Since the pioneering work of Embrechts and co-authors in 1999, copula models enjoy steadily increasing popularity in finance. Whereas copulas are well-studied in the bivariate case, the higher-dimensional case still offers several open issues and it is by far not clear how to construct copulas which sufficiently capture the characteristics of financial returns. For this reason, elliptical copulas (i.e. Gaussian and Student-t copula) still dominate both empirical and practical applications. On the other hand, several attractive construction schemes appeared in the recent literature prom sing flexible but still manageable dependence models.

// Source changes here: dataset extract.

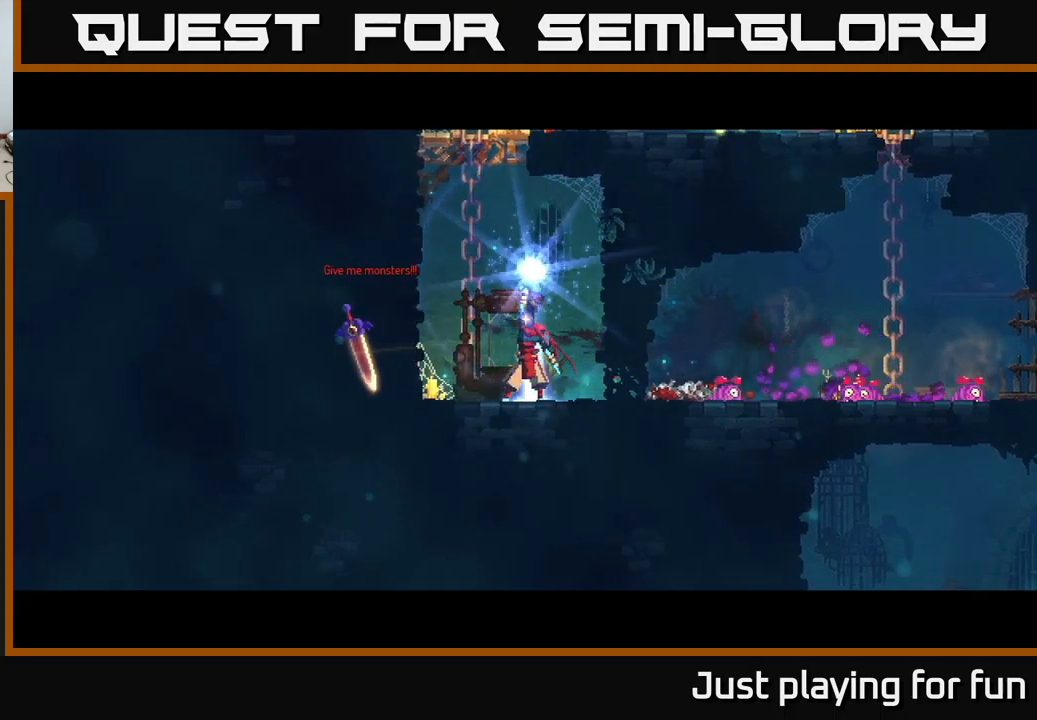
{"buttons": [], "left_stick": "center", "right_stick": "center", "events": []}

The aim of this work is to empirically investigate whether these models are really capable to outperform its benchmark, i.e. the Student-t copula (which is termed by Paul Embrechts as "desert island copula" on account of its excellent fit to financial returns) and, in addition, to compare the fit of these different copula classes among themselves.

Suggested Citation

  • Fischer, Matthias J. & Köck, Christian & Schlüter, Stephan & Weigert, Florian, 2007. "Multivariate Copula Models at Work: Outperforming the desert island copula?," Discussion Papers 79/2007, Friedrich-Alexander University Erlangen-Nuremberg, Chair of Statistics and Econometrics.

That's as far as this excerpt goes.